We also evaluated the possible existence of an alternative promoter after the mgoB gene, which would explain the production of mangotoxin by the mutant UMAF0158::mgoB. However, during 5′RACE experiment (Figure 3) only a single transcription start site was located, eliminating the possibility of another promoter downstream of mgoB. Therefore there must be something different NVP-HSP990 clinical trial between the mutant and wild-type strain, which is probably the plasmid integration. In reviewing the process by which the mgo mutants were obtained, we observed that UMAF0158::mgoB was not easy to obtain.

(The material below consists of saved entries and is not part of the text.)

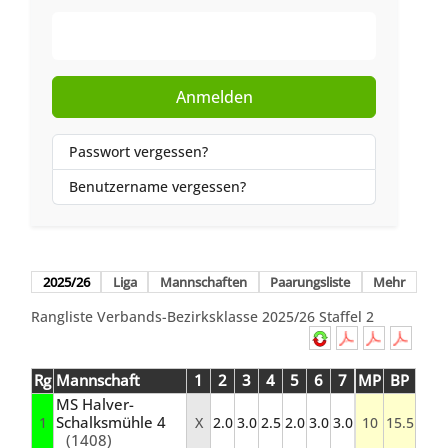
Web-Authentifizierung
Anmelden
Passwort vergessen?
Benutzername vergessen?
2025/26
Liga
Mannschaften
Paarungsliste
Mehr
Rangliste Verbands-Bezirksklasse 2025/26 Staffel 2
Rg
Mannschaft
1
2
3
4
5
6
7
MP
BP
MS Halver-
Schalksmühle 4
1
X
2.0
3.0
2.5
2.0
3.0
3.0
10
15.5
(1408)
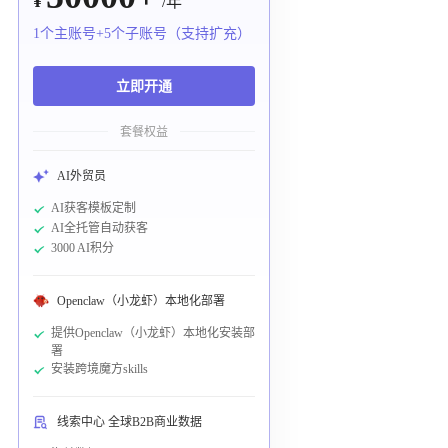
¥
/年
1个主账号+5个子账号（支持扩充）
立即开通
套餐权益
AI外贸员
AI获客模板定制
AI全托管自动获客
3000 AI积分
Openclaw（小龙虾）本地化部署
提供Openclaw（小龙虾）本地化安装部
署
安装跨境魔方skills
线索中心 全球B2B商业数据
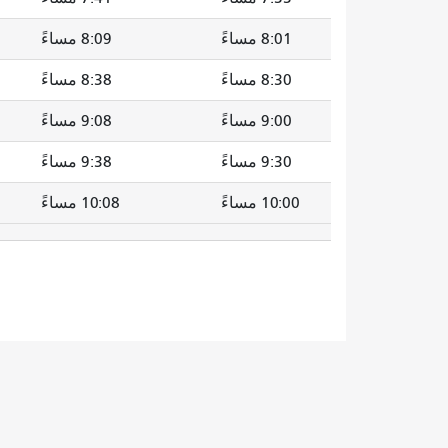
8:01 مساءً
8:09 مساءً
8:30 مساءً
8:38 مساءً
9:00 مساءً
9:08 مساءً
9:30 مساءً
9:38 مساءً
10:00 مساءً
10:08 مساءً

The size of mgoB is 777 bp, and the cloned sequence in pCR2.1
was 360 bp of mgoB. The integration of pCR::mgoB into mgoB occurred by single-crossover homologous recombination as it was confirmed. During this process, the plasmid could be integrated into mgoB sequence maintaining an important part of the gene. In this circumstances mgoB or sufficient fragment of it, and the remarkably other three genes of the mgo operon, could be under the influence of a promoter located in
plasmid polylinker, lacZ promoter, allowing a reduced transcript expression (Figure 2) and mangotoxin production (Tables 1 and 2). To determine the insert position, a PCR was performed in which the forward primer annealed to the lacZ gene (M13F primer) and the reverse primer annealed to the 5′-end of the mgoC gene, with wild-type UMAF0158 used as the negative control. The amplicon obtained from the mutant UMAF0158::mgoB selleck products had a size of 1000 bp, confirming that the plasmid pCR::mgoB was integrated and the lacZ promoter is close to mgoB fragment (Additional file 1: Figure S1). Because the chemical structure of mangotoxin is unknown [13], it is difficult to establish a hypothesis concerning Ureohydrolase the role of the mgo genes in mangotoxin biosynthesis or to determine whether they are related to the regulation of mangotoxin production. Recent studies in P. entomophila have focussed on the pvf gene cluster, which is homologous to the mgo operon, and suggest that the gene cluster
serves as a regulator of certain virulence factors in pathogenic strains of AR-13324 solubility dmso Pseudomonas spp. The pvf gene cluster may be a new regulatory system that is specific to certain Pseudomonas species [21]. In the present study, extract complementation restored mangotoxin production in the UMAF0158ΔmgoA mutant only when the culture medium was supplemented with an extract from wild-type UMAF0158. Polar effects of the deleted mgoA on mgoD expression were excluded because the construction of the deletion mutant preserved the reading phase of protein translation. Mangotoxin production was restored in the miniTn5 mutants, which contain disrupted regulatory genes, when their cultures were complemented with a wild-type extract.